> SOURCE
-=-=-=-=-
Changes

Adham Beshr · 025a6d25
--- a/Data.md
+++ b/Data.md
@@ -3,3 +3,51 @@ title: Data
 ---


+## Data Chapter
+
+### 1. Data Source
+- The dataset used for this project is sourced from **Kaggle**.
+- [Dataset](https://www.kaggle.com/datasets/PromptCloudHQ/imdb-data).
+
+### 2. Data Preprocessing
+#### 2.1. Handling Missing Values
+- Missing values were handled using the **SimpleImputer** from `sklearn.impute`, which imputes missing values using the most frequent value in the column.
+
+#### 2.2. Removing Duplicates
+- Duplicate entries were removed using the `drop_duplicates()` method to ensure the dataset contains unique rows.
+
+#### 2.3. Feature Selection
+- The following features were selected for the analysis:
+  - **Year**
+  - **Runtime (Minutes)**
+  - **Metascore**
+  - **Votes**
+  - **Rating** (target variable)
+
+#### 2.4. Removing Invalid Data
+- Rows with zero votes were removed using `data[data["Votes"] > 0]` to eliminate irrelevant entries.
+
+### 3. Data Transformation
+- **Encoding Categorical Variables**: 
+  - Categorical features, such as the `Genre` column, were encoded using one-hot encoding with `pd.get_dummies()`.
+  - The `drop_first=True` argument was used to avoid multicollinearity.
+
+### 4. Handling Outliers
+- **Outlier Detection**: 
+  - Outliers were detected using the **Interquartile Range (IQR)** method, where values outside the range `[Q1 - 1.5 * IQR, Q3 + 1.5 * IQR]` were considered outliers.
-=-=-=-=-
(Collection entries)
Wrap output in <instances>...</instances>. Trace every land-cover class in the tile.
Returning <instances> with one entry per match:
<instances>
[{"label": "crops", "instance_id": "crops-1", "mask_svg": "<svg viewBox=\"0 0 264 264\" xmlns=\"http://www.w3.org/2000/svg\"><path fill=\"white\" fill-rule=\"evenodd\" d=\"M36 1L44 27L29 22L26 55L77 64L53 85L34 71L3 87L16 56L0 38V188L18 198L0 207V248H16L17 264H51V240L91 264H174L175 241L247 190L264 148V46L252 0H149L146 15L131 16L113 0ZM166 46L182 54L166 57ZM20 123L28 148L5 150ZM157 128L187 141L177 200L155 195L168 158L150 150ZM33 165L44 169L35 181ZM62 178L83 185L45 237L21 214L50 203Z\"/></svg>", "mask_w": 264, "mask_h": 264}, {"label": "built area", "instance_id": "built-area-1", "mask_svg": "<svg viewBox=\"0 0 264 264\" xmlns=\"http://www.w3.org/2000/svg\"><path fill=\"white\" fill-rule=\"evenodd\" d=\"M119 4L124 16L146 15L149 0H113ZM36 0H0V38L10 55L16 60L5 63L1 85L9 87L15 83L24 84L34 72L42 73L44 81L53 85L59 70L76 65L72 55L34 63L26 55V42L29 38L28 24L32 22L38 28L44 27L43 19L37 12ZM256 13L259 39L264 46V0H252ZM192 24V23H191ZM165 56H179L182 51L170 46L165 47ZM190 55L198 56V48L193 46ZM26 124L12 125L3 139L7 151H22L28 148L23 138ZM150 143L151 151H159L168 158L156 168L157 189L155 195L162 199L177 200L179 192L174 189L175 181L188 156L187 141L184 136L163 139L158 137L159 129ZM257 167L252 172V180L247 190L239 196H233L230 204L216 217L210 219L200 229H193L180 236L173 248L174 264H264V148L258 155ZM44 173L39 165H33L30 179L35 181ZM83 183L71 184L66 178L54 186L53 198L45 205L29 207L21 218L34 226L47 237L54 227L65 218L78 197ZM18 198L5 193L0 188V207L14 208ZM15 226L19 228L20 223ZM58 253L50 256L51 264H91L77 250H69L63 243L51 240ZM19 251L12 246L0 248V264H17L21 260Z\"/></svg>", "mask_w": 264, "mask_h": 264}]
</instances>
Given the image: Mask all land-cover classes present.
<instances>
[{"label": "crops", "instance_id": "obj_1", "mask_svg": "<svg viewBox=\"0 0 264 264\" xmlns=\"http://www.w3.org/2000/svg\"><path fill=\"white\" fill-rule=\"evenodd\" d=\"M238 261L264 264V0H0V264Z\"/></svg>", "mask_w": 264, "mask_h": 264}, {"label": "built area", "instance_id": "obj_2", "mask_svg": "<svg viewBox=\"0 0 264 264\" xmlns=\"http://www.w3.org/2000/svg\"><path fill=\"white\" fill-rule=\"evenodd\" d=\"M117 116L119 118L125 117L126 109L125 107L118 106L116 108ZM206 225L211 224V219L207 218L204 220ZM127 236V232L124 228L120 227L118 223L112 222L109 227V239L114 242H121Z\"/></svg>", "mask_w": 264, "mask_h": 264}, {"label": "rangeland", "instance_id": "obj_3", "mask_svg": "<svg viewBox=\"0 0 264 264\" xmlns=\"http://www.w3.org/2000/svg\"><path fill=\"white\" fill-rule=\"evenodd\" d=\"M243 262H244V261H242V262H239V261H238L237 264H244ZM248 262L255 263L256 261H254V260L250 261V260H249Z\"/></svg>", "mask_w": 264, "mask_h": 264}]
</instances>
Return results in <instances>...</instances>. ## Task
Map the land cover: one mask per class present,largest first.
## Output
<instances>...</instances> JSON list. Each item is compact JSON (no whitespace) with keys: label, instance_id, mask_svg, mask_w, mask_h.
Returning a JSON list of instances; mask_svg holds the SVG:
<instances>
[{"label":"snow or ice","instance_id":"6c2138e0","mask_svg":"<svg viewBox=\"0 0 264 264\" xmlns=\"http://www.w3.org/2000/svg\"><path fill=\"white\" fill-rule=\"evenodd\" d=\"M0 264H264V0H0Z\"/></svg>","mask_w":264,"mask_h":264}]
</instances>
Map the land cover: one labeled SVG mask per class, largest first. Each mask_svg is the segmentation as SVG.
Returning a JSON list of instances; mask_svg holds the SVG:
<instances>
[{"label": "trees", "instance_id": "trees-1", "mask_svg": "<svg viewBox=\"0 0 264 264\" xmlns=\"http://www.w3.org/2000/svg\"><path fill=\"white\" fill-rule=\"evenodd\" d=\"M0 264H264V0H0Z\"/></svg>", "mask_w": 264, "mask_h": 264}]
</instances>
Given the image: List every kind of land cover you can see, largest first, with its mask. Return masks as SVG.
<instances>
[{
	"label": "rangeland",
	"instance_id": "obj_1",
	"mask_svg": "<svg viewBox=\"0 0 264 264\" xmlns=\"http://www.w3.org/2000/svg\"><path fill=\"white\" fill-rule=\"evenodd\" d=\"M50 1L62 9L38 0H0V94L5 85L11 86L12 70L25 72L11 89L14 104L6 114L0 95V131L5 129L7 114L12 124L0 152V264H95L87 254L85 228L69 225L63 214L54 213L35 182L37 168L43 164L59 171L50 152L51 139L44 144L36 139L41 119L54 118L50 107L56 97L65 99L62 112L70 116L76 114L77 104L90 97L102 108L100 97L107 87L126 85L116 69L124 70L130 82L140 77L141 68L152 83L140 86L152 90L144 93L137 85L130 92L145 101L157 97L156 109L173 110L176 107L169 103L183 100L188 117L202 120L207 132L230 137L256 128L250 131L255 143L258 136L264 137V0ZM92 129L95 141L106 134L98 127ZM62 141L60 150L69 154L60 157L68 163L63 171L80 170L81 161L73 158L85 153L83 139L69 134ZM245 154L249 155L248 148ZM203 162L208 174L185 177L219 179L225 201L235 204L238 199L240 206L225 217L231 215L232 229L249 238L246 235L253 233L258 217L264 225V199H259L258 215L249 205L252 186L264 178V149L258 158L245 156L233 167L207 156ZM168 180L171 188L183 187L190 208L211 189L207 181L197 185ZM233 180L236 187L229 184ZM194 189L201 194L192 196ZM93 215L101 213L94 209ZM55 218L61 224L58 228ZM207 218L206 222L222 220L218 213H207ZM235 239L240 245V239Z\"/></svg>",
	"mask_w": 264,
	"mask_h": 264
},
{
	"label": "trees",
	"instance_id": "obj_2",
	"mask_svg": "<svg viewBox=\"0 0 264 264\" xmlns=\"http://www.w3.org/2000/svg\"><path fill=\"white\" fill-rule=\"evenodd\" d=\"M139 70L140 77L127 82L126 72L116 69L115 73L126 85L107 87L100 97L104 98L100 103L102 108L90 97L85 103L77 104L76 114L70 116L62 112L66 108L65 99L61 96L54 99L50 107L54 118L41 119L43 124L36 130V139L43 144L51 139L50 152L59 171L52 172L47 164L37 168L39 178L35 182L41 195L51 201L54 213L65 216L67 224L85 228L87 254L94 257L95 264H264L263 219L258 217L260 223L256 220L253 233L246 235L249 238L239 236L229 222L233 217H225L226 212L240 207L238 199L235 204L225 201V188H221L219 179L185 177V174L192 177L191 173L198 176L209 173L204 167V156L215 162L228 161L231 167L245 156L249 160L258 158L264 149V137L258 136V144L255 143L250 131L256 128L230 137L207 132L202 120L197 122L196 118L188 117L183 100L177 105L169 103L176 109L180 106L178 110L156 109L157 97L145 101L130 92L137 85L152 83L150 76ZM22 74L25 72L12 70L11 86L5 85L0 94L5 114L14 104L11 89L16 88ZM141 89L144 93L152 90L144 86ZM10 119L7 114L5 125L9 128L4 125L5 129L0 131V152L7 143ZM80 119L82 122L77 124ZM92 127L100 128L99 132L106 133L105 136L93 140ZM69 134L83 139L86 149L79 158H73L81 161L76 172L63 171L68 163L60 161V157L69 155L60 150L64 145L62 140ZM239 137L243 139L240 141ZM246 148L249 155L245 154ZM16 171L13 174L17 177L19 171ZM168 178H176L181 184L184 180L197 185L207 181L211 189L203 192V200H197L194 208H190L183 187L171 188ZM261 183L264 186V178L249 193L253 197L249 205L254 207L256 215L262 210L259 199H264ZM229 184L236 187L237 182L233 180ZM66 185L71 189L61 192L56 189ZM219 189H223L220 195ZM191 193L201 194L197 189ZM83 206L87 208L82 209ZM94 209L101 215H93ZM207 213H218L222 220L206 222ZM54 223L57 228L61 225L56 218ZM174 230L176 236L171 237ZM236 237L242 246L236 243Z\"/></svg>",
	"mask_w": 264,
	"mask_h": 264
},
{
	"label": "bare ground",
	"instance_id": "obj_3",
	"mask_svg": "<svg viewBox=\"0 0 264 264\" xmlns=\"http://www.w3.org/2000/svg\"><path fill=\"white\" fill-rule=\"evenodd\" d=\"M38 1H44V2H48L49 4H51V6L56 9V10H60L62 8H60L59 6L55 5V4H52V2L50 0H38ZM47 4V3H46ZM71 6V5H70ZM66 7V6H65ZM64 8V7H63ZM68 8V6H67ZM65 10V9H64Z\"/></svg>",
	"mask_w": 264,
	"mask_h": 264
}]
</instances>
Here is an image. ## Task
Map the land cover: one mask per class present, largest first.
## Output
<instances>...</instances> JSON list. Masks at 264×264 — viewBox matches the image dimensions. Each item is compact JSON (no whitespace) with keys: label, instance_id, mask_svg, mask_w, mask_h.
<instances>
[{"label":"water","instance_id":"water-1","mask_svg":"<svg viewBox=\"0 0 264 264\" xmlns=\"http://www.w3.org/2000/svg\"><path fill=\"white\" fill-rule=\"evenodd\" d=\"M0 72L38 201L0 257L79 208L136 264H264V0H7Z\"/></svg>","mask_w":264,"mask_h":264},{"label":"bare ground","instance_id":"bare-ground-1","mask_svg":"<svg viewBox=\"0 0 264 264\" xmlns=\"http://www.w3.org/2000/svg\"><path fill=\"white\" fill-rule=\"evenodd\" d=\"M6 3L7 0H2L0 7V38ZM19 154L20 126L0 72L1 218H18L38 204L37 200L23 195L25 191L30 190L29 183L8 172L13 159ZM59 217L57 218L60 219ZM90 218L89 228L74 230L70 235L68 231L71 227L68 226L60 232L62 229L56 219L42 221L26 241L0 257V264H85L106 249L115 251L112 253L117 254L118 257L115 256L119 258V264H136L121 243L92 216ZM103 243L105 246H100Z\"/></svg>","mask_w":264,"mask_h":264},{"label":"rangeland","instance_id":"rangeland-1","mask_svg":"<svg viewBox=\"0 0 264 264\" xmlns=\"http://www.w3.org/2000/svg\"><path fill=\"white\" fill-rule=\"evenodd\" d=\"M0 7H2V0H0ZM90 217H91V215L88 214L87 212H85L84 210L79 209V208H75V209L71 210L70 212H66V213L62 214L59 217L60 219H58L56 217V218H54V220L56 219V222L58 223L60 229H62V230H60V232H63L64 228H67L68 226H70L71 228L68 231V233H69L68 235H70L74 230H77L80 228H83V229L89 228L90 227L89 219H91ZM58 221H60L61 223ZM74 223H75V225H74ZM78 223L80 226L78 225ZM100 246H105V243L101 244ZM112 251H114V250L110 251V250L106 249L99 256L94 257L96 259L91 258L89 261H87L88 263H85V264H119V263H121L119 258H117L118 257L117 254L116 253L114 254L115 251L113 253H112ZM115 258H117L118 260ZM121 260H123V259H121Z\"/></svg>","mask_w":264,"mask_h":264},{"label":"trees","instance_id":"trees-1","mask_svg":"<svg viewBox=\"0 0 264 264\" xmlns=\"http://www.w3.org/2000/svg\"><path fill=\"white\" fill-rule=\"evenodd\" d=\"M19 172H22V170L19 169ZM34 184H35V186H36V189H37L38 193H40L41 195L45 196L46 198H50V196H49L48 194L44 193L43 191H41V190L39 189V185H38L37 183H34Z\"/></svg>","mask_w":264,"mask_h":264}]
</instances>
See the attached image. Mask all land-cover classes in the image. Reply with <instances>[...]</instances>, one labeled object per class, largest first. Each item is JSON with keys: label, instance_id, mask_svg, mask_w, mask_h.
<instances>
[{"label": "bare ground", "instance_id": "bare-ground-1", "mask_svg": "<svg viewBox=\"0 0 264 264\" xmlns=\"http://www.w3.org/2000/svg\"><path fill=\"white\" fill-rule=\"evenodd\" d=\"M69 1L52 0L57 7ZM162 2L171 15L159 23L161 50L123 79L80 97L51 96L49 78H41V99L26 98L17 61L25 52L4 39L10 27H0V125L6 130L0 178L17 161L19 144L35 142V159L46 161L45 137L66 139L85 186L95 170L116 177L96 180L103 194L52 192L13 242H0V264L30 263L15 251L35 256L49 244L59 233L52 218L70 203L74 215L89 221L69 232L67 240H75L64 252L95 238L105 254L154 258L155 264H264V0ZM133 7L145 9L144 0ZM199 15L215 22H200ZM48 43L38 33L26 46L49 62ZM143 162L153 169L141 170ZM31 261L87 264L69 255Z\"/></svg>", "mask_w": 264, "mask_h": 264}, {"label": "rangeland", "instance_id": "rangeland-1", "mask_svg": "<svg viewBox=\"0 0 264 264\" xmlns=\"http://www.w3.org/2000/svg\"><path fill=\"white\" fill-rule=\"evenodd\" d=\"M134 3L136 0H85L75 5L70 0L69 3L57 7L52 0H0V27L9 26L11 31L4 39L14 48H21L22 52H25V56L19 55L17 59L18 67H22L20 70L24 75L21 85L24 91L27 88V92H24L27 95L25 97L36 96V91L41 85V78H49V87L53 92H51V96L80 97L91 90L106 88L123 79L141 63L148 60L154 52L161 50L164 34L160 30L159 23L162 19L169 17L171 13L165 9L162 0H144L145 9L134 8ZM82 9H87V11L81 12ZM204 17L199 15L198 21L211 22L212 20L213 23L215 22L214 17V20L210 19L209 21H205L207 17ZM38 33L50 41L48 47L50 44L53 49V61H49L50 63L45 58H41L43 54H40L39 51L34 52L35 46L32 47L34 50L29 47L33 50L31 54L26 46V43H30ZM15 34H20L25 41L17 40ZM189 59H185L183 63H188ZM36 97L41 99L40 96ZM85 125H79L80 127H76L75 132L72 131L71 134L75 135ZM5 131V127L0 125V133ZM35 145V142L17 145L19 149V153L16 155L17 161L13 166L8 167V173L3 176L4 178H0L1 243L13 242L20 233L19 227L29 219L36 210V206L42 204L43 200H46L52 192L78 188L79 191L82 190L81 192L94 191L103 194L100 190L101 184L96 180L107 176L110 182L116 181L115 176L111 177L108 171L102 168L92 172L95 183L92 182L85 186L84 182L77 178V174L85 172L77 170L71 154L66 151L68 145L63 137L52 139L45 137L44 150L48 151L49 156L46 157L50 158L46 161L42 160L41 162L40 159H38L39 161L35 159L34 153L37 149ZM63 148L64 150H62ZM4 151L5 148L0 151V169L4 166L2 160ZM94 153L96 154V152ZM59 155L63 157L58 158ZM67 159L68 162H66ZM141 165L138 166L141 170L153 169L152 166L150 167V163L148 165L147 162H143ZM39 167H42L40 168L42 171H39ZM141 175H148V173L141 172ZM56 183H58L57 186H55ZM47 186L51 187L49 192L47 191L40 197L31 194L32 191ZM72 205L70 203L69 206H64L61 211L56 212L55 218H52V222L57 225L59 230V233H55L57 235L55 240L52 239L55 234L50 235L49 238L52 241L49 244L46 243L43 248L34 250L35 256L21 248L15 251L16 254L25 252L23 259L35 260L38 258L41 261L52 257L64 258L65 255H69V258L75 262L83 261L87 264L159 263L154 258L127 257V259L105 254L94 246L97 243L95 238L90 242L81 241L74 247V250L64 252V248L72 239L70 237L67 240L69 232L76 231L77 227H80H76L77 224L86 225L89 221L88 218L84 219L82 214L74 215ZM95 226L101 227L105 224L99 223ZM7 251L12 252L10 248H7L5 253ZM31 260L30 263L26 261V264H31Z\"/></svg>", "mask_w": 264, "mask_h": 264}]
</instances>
-=-=-=-=-
> REQUIRED TASKS
1/ According to the data chapter, which tool handled missing values, and what value did it use to fill them?
2/ Name every feature that the data chapter lists as selected for the analysis.
3/ Resume the data chapter, picking up after its last sentence.

> ANSWERS FOR THE TASKS
1/ The SimpleImputer from `sklearn.impute`, which fills missing values with the most frequent value in the column.

2/
- Year
- Runtime (Minutes)
- Metascore
- Votes
- Rating (target variable)

3/
+  - Outliers were either removed or transformed based on their influence on the dataset.
+
+### 5. Data Augmentation
+#### 5.1. Generating Fake Data
+- A synthetic dataset was created by adding **25% fake data** using the **Faker** library to simulate movie attributes like genre, rating, and votes. The fake data was introduced to test model performance and robustness.
+
+#### 5.2. Impact of Fake Data
+- The addition of fake data was evaluated by comparing the performance of machine learning models with and without fake data. The performance drop or improvement was analyzed based on the **Mean Squared Error (MSE)** and **R²** scores.
+
+### 6. Data Splitting
+- The dataset was split into **training** and **testing** sets using a **70:30** ratio for model evaluation.
+- The split was done using the `train_test_split()` function from `sklearn.model_selection`.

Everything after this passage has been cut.